ASSIGNMENT -> Exact copy, pictures excluded: reproduce every record below.

RECORDS TO PROCESS ->
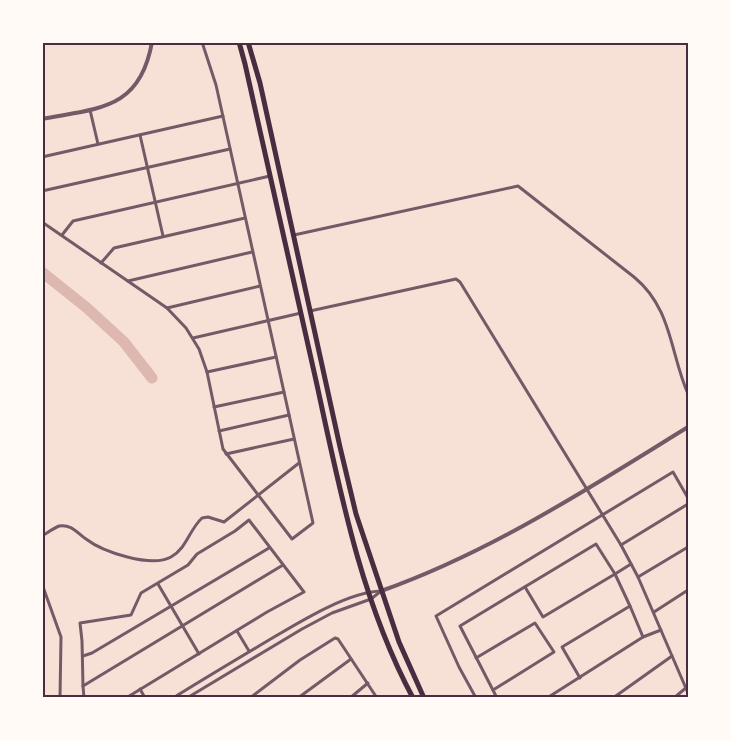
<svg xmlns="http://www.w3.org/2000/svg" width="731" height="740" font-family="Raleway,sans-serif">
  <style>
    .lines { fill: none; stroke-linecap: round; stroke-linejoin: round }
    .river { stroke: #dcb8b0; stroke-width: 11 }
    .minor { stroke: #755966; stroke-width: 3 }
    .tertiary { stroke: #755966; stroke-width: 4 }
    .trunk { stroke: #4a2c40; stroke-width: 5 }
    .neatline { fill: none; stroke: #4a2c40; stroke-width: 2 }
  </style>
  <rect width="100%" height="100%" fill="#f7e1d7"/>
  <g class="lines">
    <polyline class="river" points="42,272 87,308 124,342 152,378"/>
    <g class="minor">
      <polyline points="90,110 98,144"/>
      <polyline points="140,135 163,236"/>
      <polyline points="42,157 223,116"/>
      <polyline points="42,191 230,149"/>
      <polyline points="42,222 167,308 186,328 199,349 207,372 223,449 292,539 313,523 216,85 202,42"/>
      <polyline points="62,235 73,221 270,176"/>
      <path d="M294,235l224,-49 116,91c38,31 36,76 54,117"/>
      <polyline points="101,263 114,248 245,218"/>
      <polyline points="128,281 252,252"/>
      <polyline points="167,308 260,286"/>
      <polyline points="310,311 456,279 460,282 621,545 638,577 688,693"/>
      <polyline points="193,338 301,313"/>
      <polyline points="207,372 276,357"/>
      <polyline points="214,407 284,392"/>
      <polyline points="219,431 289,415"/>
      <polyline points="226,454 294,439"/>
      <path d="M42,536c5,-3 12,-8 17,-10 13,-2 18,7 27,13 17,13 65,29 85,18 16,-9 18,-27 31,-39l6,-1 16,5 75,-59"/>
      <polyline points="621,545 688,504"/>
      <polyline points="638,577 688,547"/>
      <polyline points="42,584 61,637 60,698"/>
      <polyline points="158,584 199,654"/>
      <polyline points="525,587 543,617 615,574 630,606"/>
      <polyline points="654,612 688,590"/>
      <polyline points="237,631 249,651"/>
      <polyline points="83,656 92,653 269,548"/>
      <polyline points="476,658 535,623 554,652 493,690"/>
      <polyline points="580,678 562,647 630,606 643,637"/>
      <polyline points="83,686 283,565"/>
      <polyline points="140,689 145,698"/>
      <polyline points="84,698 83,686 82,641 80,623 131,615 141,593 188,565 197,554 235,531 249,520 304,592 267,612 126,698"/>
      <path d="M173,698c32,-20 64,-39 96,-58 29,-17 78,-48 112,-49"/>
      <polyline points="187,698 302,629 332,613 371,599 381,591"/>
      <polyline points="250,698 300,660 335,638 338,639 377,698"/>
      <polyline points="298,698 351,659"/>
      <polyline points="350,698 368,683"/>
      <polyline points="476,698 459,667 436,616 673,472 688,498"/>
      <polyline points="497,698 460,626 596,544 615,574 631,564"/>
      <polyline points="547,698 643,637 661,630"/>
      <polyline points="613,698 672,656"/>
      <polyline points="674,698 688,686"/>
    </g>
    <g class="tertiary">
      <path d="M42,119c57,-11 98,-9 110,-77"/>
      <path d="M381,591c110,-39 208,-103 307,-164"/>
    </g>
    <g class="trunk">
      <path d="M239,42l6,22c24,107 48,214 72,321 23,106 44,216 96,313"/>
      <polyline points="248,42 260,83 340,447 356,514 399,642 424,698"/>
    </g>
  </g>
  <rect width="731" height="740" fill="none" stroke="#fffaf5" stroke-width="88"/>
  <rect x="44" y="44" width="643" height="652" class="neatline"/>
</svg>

ANSWER AREA ->
<svg xmlns="http://www.w3.org/2000/svg" width="731" height="740" font-family="Raleway,sans-serif">
  <style>
    .lines { fill: none; stroke-linecap: round; stroke-linejoin: round }
    .river { stroke: #dcb8b0; stroke-width: 11 }
    .minor { stroke: #755966; stroke-width: 3 }
    .tertiary { stroke: #755966; stroke-width: 4 }
    .trunk { stroke: #4a2c40; stroke-width: 5 }
    .neatline { fill: none; stroke: #4a2c40; stroke-width: 2 }
  </style>
  <rect width="100%" height="100%" fill="#f7e1d7"/>
  <g class="lines">
    <polyline class="river" points="42,272 87,308 124,342 152,378"/>
    <g class="minor">
      <polyline points="90,110 98,144"/>
      <polyline points="140,135 163,236"/>
      <polyline points="42,157 223,116"/>
      <polyline points="42,191 230,149"/>
      <polyline points="42,222 167,308 186,328 199,349 207,372 223,449 292,539 313,523 216,85 202,42"/>
      <polyline points="62,235 73,221 270,176"/>
      <path d="M294,235l224,-49 116,91c38,31 36,76 54,117"/>
      <polyline points="101,263 114,248 245,218"/>
      <polyline points="128,281 252,252"/>
      <polyline points="167,308 260,286"/>
      <polyline points="310,311 456,279 460,282 621,545 638,577 688,693"/>
      <polyline points="193,338 301,313"/>
      <polyline points="207,372 276,357"/>
      <polyline points="214,407 284,392"/>
      <polyline points="219,431 289,415"/>
      <polyline points="226,454 294,439"/>
      <path d="M42,536c5,-3 12,-8 17,-10 13,-2 18,7 27,13 17,13 65,29 85,18 16,-9 18,-27 31,-39l6,-1 16,5 75,-59"/>
      <polyline points="621,545 688,504"/>
      <polyline points="638,577 688,547"/>
      <polyline points="42,584 61,637 60,698"/>
      <polyline points="158,584 199,654"/>
      <polyline points="525,587 543,617 615,574 630,606"/>
      <polyline points="654,612 688,590"/>
      <polyline points="237,631 249,651"/>
      <polyline points="83,656 92,653 269,548"/>
      <polyline points="476,658 535,623 554,652 493,690"/>
      <polyline points="580,678 562,647 630,606 643,637"/>
      <polyline points="83,686 283,565"/>
      <polyline points="140,689 145,698"/>
      <polyline points="84,698 83,686 82,641 80,623 131,615 141,593 188,565 197,554 235,531 249,520 304,592 267,612 126,698"/>
      <path d="M173,698c32,-20 64,-39 96,-58 29,-17 78,-48 112,-49"/>
      <polyline points="187,698 302,629 332,613 371,599 381,591"/>
      <polyline points="250,698 300,660 335,638 338,639 377,698"/>
      <polyline points="298,698 351,659"/>
      <polyline points="350,698 368,683"/>
      <polyline points="476,698 459,667 436,616 673,472 688,498"/>
      <polyline points="497,698 460,626 596,544 615,574 631,564"/>
      <polyline points="547,698 643,637 661,630"/>
      <polyline points="613,698 672,656"/>
      <polyline points="674,698 688,686"/>
    </g>
    <g class="tertiary">
      <path d="M42,119c57,-11 98,-9 110,-77"/>
      <path d="M381,591c110,-39 208,-103 307,-164"/>
    </g>
    <g class="trunk">
      <path d="M239,42l6,22c24,107 48,214 72,321 23,106 44,216 96,313"/>
      <polyline points="248,42 260,83 340,447 356,514 399,642 424,698"/>
    </g>
  </g>
  <rect width="731" height="740" fill="none" stroke="#fffaf5" stroke-width="88"/>
  <rect x="44" y="44" width="643" height="652" class="neatline"/>
</svg>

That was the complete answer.